Falkner: Bei Ratten fragt auch niemand, ob sie gut versorgt sind
"Wir leben nun mal nicht mehr in einer reinen Natur, sondern in einer von Menschen gemachten Kulturlandschaft, in der es Gewinner und Verlierer gibt", meint Falkner Geis und verweist auf Waschbären, Wildschweine und in diesem Fall eben die Tauben. "Das ist ein menschengemachtes Problem", meint er. Anders als dadurch, sie zu töten, werde man des Problems aus seiner Sicht nicht mehr Herr.
Dass das Töten Reaktionen hervorruft, kann Geis zwar nachvollziehen. Trotzdem werde die Debatte seiner Ansicht nach zu emotional geführt. Er argumentiert: Bei Ratten frage schließlich auch niemand, ob sie gut mit Wasser und Futter versorgt seien. Die Tötungsmethode durch Genickbruch sei zudem nichts anderes, als wenn ein Hasenzüchter oder Hühnerhalter ein Tier tötet.
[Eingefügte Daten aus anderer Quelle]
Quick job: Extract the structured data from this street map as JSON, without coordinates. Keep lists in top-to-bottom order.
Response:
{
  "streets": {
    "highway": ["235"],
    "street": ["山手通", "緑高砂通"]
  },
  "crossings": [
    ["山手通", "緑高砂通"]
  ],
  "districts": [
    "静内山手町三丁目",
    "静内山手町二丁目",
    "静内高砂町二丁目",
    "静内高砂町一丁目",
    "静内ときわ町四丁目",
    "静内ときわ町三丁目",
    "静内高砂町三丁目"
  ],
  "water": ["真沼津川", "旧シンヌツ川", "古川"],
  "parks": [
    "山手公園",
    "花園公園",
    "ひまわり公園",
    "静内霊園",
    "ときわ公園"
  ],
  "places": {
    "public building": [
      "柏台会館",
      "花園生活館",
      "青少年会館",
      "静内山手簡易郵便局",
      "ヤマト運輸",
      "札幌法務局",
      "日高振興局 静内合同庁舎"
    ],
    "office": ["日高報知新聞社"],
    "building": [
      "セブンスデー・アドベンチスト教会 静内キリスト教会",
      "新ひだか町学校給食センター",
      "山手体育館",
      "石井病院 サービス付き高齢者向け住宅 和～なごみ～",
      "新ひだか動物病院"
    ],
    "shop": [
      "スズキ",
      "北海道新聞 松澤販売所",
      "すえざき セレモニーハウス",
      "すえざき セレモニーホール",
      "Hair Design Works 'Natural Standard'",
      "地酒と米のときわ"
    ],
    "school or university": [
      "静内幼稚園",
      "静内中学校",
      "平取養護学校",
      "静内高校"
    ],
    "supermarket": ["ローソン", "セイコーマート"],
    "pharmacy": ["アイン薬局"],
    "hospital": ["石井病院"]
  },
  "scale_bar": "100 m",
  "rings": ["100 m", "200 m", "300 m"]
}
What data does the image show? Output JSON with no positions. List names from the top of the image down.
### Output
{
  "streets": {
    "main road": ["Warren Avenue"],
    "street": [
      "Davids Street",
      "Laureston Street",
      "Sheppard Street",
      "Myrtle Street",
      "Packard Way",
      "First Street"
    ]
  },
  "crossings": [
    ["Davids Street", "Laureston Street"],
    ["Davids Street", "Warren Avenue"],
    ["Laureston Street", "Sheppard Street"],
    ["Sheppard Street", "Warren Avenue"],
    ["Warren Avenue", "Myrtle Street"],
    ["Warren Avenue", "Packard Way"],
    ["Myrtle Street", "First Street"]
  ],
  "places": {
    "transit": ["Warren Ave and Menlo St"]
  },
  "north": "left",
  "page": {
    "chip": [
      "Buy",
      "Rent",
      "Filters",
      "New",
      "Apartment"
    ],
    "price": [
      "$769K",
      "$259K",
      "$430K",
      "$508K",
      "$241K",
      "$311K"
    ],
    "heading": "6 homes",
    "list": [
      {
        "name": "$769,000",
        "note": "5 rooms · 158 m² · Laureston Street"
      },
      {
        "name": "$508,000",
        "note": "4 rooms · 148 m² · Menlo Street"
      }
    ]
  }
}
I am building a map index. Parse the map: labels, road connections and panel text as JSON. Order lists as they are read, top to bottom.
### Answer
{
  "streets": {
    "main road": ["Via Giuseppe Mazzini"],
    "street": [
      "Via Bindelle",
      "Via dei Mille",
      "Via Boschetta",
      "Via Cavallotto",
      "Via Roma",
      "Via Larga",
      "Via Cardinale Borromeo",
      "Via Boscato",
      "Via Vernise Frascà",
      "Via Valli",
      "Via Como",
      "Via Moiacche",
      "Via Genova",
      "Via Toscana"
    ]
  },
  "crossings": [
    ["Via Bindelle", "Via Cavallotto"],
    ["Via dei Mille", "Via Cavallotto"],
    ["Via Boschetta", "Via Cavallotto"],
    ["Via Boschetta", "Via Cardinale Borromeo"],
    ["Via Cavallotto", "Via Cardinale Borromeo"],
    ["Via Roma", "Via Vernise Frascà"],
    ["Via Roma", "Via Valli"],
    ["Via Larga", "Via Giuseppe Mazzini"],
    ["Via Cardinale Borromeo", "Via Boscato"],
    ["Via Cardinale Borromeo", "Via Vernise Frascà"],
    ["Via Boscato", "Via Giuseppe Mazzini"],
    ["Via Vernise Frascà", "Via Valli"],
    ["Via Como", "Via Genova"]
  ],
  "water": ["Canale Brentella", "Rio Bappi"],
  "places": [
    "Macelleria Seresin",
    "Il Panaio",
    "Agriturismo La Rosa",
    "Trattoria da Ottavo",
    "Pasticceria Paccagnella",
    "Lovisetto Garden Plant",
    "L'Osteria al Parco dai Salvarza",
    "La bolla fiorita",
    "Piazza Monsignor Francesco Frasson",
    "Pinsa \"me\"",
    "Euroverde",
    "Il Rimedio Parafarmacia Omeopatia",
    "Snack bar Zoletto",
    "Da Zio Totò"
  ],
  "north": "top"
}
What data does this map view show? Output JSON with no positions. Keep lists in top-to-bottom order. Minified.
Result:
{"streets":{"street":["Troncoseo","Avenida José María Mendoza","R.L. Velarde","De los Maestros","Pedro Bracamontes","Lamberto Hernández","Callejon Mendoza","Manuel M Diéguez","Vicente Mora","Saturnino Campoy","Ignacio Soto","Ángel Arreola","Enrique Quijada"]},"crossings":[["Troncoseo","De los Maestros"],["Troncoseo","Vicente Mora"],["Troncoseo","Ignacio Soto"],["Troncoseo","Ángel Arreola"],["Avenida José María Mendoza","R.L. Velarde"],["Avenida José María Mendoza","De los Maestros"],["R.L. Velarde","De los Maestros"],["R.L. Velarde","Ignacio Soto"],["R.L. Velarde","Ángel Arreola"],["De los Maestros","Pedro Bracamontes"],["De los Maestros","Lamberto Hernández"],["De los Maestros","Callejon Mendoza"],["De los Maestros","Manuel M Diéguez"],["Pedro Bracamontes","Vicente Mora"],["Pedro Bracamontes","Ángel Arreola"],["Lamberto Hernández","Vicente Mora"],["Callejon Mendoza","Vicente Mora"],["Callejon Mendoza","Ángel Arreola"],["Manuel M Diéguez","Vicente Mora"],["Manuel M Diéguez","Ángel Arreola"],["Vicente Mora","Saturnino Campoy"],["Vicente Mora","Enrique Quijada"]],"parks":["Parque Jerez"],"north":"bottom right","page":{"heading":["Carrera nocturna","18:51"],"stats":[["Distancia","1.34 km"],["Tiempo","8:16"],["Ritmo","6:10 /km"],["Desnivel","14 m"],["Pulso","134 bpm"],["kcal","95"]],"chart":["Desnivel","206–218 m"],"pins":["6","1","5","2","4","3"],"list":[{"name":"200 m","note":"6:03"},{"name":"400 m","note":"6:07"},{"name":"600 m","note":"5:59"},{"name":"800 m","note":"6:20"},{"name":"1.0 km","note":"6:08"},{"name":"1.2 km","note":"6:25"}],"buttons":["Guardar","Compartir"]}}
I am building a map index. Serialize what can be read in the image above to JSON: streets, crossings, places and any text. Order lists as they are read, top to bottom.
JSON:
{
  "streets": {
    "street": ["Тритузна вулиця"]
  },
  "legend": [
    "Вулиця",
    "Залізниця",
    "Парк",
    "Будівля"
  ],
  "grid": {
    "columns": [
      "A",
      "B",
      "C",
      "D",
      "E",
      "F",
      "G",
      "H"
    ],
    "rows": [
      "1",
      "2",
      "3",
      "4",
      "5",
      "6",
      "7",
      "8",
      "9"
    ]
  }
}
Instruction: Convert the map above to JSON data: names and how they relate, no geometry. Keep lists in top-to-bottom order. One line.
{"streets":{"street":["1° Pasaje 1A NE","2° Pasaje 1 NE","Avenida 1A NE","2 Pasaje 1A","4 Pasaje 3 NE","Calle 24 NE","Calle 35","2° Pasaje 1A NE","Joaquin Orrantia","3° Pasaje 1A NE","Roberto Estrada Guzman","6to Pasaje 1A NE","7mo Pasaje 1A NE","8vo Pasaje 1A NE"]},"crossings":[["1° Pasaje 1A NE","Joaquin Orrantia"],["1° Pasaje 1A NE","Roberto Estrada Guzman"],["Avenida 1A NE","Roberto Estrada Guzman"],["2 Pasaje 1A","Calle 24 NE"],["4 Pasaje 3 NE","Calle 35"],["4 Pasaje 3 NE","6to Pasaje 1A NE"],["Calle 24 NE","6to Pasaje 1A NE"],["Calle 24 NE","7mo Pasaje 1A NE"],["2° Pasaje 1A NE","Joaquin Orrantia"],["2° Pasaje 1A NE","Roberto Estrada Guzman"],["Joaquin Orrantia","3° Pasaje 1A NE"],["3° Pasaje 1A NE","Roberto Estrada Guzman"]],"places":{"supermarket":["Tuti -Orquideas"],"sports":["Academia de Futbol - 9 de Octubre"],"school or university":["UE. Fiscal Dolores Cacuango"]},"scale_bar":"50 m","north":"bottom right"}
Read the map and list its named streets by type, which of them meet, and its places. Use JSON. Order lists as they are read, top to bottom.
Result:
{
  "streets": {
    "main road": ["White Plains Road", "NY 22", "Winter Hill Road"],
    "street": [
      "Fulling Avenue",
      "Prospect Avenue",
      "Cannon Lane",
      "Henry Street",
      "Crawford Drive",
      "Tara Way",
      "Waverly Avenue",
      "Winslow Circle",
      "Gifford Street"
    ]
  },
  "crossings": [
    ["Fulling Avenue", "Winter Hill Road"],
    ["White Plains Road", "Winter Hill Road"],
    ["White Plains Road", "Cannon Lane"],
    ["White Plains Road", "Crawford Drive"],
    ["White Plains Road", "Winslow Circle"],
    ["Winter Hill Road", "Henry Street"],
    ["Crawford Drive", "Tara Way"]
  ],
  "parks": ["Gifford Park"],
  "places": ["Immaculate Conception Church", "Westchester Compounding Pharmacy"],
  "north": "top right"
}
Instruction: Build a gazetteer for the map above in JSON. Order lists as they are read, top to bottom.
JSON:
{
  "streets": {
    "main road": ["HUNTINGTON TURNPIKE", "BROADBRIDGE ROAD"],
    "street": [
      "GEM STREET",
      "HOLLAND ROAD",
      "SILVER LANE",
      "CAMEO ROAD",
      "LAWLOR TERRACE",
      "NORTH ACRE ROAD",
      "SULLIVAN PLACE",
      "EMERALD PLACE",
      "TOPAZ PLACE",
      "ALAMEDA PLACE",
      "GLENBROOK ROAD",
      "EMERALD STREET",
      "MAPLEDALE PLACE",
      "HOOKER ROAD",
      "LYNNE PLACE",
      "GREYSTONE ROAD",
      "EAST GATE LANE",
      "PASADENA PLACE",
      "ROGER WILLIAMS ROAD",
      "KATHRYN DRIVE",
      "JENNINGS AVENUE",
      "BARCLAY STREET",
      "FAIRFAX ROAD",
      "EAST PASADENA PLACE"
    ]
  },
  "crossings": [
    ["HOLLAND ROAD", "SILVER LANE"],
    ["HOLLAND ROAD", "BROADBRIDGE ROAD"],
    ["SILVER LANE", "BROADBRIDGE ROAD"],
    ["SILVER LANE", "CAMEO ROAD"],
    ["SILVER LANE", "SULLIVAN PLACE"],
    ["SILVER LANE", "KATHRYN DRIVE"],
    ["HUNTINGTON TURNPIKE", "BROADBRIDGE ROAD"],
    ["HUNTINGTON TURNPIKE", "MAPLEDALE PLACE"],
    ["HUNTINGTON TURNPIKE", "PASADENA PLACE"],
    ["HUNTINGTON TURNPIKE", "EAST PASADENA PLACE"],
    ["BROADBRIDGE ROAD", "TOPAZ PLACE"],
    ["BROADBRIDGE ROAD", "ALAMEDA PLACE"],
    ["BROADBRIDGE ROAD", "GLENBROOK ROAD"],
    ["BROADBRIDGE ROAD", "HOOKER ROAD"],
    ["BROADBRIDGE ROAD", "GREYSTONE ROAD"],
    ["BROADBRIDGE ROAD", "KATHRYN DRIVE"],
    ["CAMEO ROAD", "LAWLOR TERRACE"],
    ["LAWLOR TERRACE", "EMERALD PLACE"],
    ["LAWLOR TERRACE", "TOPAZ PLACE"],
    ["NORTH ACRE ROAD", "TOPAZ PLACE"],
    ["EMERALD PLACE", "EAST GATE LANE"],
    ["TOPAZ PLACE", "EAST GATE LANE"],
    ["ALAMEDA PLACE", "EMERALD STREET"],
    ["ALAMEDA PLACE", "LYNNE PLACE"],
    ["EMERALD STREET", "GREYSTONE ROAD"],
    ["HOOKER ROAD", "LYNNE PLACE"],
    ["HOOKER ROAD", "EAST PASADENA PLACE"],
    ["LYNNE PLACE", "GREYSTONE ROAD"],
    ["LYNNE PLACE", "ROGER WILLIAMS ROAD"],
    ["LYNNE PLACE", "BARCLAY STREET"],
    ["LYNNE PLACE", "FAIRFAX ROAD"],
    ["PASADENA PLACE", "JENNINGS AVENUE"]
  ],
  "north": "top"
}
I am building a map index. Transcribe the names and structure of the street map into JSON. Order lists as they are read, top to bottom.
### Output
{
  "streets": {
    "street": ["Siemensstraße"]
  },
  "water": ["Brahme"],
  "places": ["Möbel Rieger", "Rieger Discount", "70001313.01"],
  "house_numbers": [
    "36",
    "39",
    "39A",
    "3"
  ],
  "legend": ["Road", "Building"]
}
Geis spricht von einem sogenannten "Sekundentod".
Geis bietet den Fangschlag inzwischen gemeinsam mit seiner Tochter auch als eine Dienstleistung für Unternehmen und Kommunen an. Der Familienbetrieb zur Taubenabwehr wirbt im Internet, dass damit eine "dauerhafte Beseitigung der Tauben" möglich sei.
Tierschützer appellieren an Stadt
In Limburg haben Tierschützer sich inzwischen an die Stadt gewandt: Der Deutsche Tierschutzbund appelliert, die Maßnahme nicht durchzuführen. James Brückner vom Tierschutzbund sagte auf hr-Anfrage: "Finanzielle Gründe sind kein Argument für Tierleid oder tierschutzwidrige Vorgehensweisen."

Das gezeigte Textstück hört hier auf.